DATA TO PROCESS Block Start

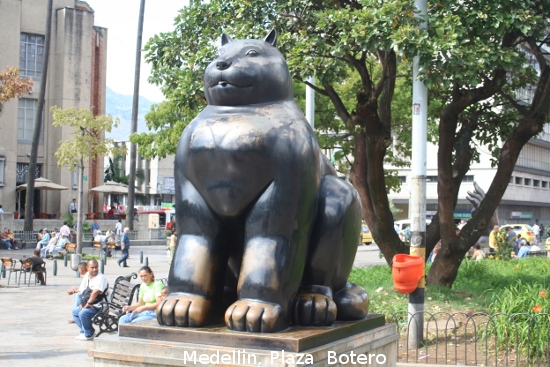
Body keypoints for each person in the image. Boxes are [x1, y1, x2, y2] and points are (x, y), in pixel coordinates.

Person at [71, 260, 109, 341]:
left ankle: (89, 334)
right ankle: (84, 331)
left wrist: (88, 303)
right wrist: (82, 303)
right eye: (92, 268)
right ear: (87, 268)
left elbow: (96, 292)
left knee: (83, 313)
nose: (94, 269)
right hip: (92, 303)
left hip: (100, 305)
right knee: (75, 312)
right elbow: (83, 290)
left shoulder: (100, 278)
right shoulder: (88, 275)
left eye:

DATA TO PROCESS Block End

__WHAT THE EXERCISE ASKS__
Identify the lines in the entries above that contain "right", then copy them out.

__ANSWER SECTION__
right ankle: (84, 331)
right wrist: (82, 303)
right eye: (92, 268)
right ear: (87, 268)
right hip: (92, 303)
right knee: (75, 312)
right elbow: (83, 290)
right shoulder: (88, 275)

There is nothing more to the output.